Manchester police ordered drivers with previous convictions to turn around.
The Manchester Evening News reported:
Officers stationed on key routes into the city have been instantly checking registration plates of vehicles against a string of national databases. Known criminals have been intercepted and ordered to turn around.
On Wednesday evening alone, 50 vehicles were turned away from Manchester by officers determined to keep the streets trouble-free.
Chief Constable Peter Fahy told the M.E.N: “We were instructing anyone with a previous conviction that they had to leave the city. Quite a number of them had serious previous convictions.”
The policy will be repeated if trouble flares again.
Numerous points and questions can be raised over this:
- What legal power do police have to tell someone to leave a city when there’s no evidence they are doing anything illegal or intend to do so?

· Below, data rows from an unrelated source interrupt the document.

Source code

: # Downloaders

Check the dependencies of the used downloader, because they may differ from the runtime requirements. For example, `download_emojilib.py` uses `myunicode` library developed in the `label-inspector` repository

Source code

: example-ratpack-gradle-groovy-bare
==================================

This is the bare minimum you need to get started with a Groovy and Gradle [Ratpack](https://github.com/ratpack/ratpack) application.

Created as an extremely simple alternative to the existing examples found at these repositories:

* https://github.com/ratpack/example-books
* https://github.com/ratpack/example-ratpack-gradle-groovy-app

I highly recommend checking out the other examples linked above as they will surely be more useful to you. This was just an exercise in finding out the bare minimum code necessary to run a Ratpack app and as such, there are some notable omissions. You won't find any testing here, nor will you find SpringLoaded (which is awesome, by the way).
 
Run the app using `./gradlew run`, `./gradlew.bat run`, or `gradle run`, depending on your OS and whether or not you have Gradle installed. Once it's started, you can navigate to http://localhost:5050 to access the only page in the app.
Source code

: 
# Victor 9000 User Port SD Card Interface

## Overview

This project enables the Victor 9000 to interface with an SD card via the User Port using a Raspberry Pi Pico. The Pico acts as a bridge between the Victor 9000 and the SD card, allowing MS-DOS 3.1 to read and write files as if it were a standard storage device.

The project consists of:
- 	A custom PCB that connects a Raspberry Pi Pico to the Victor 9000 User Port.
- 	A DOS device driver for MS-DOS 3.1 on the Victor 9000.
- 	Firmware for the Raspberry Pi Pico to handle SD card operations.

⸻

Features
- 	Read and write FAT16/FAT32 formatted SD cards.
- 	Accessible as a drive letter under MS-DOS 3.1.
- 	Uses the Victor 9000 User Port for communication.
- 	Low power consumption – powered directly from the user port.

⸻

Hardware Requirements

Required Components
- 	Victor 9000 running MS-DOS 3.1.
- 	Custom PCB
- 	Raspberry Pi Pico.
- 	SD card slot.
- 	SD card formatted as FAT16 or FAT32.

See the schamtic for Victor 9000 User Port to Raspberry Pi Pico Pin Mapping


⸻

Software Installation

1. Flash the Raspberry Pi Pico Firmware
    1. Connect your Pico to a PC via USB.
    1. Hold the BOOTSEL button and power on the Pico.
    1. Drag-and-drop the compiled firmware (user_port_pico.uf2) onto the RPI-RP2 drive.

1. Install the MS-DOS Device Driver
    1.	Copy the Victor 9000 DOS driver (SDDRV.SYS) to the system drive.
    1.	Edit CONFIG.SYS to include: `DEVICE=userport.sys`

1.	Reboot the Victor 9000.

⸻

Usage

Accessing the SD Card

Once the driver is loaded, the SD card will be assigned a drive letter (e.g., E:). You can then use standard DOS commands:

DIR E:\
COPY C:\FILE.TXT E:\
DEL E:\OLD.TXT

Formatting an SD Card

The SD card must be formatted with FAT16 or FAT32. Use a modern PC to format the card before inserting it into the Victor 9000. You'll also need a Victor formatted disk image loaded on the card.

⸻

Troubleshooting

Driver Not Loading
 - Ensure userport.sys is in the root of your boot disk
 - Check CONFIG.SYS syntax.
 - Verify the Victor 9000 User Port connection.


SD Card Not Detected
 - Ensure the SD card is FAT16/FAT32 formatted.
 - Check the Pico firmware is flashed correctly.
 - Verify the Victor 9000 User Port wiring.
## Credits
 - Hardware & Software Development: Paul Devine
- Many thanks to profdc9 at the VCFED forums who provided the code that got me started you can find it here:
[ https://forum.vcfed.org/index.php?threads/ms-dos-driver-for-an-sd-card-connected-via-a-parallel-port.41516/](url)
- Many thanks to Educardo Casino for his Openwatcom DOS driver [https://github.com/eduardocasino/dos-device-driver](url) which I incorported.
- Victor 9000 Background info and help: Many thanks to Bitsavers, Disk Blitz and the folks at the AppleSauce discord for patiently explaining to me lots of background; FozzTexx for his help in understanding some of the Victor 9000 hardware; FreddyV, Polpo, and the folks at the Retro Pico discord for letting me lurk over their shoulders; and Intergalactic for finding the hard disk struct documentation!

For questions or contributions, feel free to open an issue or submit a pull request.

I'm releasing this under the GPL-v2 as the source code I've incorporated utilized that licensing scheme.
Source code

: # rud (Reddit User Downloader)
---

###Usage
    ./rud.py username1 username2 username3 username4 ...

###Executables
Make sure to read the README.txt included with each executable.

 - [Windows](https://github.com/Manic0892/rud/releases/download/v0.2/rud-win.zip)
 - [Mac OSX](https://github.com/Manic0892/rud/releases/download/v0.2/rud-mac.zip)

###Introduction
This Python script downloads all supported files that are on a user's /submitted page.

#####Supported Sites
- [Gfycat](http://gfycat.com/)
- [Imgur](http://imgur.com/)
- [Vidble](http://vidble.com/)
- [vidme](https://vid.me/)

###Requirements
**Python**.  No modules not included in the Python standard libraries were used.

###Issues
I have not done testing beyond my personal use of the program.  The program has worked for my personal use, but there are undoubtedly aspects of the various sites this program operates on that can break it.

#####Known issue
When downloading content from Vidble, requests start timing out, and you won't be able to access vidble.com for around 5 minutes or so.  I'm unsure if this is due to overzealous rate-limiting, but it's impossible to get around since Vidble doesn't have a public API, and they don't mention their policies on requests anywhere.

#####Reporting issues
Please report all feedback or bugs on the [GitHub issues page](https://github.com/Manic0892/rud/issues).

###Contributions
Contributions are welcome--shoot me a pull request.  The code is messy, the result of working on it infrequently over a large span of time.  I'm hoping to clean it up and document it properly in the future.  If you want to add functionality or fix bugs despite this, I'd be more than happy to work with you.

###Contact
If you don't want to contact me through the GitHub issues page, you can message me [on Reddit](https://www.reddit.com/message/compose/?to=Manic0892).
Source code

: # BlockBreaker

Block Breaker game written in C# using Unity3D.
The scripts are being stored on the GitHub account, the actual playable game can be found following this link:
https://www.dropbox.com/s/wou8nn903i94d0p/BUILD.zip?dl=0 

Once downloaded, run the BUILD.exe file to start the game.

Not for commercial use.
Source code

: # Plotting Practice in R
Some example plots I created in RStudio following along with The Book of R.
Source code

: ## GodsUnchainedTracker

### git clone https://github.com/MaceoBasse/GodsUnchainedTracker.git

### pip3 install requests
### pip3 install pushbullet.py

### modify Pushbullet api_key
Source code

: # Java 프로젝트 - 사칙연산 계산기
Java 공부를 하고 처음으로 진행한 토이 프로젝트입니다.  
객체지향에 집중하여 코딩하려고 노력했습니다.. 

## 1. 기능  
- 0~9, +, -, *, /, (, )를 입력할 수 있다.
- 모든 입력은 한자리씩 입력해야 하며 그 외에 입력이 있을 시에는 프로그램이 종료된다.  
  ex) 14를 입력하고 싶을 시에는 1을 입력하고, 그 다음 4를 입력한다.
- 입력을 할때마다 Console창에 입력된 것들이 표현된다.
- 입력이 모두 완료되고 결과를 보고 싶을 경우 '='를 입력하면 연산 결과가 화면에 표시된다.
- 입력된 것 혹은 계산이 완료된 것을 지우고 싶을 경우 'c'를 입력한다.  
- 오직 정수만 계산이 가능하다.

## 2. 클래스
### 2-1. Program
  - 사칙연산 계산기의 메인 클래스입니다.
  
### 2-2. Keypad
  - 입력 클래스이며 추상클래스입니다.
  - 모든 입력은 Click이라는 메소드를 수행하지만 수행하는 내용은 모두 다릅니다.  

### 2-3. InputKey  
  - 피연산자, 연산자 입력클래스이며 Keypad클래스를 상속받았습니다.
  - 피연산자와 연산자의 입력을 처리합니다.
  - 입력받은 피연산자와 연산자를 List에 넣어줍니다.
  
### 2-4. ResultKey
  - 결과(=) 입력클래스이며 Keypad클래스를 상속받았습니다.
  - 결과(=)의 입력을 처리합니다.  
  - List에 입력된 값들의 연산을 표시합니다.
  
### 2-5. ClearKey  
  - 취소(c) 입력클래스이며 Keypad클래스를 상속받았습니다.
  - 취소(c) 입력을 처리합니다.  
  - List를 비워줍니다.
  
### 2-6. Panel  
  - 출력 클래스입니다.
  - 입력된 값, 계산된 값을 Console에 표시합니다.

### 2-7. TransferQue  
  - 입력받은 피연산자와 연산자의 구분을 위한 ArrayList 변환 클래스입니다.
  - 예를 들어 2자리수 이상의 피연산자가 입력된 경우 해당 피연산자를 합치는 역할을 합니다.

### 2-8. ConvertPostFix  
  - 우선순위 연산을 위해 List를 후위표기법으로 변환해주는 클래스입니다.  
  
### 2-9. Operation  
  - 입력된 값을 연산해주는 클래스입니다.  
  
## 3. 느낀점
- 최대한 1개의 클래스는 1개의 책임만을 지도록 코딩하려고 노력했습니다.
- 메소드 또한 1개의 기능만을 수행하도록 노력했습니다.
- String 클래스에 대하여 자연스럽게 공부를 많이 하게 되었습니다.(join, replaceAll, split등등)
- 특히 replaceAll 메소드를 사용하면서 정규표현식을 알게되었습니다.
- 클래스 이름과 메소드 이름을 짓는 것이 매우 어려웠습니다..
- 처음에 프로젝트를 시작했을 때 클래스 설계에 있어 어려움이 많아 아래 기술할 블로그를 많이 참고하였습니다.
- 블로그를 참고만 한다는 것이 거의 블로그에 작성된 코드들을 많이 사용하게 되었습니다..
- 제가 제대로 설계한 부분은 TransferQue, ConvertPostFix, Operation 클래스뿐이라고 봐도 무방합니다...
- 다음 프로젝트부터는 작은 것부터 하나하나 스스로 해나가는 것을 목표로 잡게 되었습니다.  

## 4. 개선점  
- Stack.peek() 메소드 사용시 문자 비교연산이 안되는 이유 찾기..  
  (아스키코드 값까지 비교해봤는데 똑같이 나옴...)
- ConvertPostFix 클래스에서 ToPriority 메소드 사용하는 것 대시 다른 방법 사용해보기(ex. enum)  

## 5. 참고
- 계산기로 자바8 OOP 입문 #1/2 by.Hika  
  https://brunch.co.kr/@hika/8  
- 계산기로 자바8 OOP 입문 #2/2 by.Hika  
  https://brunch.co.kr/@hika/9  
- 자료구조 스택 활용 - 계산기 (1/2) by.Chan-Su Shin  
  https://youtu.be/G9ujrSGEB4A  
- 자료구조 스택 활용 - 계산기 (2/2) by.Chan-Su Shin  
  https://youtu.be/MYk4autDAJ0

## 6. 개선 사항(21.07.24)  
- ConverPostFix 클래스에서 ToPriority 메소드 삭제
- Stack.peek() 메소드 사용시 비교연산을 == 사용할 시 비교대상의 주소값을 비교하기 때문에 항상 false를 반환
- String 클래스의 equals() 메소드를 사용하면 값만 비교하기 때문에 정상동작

- Did they do this for any person with any conviction? Trivial or otherwise? Violent or otherwise? Spent or otherwise?
- Surely anyone intent on riot would simply have gone to another venue, got a friend to give them a lift or returned in a different vehicle?
- What about drivers using their spouse’s, parent’s or relative’s car? Would they have been turned away due to the owner of the car having a decade old conviction for petty theft?
- Having a previous conviction does not mean one is intent on riot.
- What if someoe turned away actually lived in the city and was trying to get home? What do the police expect them to do?